Secondo gli osservatori, il nuovo esecutivo dovrà concentrarsi sull’aumento della violenza e degli attentati in alcune regioni del Paese, come in Belucistan, la provincia in cui risiedono diverse minoranze etniche che da settimane sono scese in piazza a protestare contro i risultati elettorali dell’8 febbraio, e sulla situazione economica. Finora, per evitare il default finanziario, il Pakistan ha fatto affidamento sui prestiti del Fondo monetario internazionale e ieri il ministro della Finanza ad interim ha annunciato che la Cina ha accettato di rinnovare un prestito di 2 miliardi di dollari con scadenza a marzo.

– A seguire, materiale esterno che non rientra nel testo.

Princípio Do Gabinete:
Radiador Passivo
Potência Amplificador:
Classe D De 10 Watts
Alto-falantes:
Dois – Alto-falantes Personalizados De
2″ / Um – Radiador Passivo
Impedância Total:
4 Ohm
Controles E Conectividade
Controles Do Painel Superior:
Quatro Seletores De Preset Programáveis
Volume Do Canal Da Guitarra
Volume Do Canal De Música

In base alle stime più recenti, il debito estero del Pakistan è salito a 125 miliardi di dollari, di cui almeno 24 miliardi di dollari dovranno essere rimborsati entro novembre 2024, mentre l’inflazione continua a superare il 30%. Ed è probabile che ulteriori prestiti da parte degli alleati tradizionali (per esempio gli Emirati Arabi Uniti) verranno concessi solo dopo l’attuazione di una serie di riforme strutturali, tra cui la privatizzazione delle imprese in crisi e un aumento delle tasse, tutte misure che rischiano di essere accompagnate da un elevato malcontento e potrebbero mettere in crisi la tenuta del neonato governo.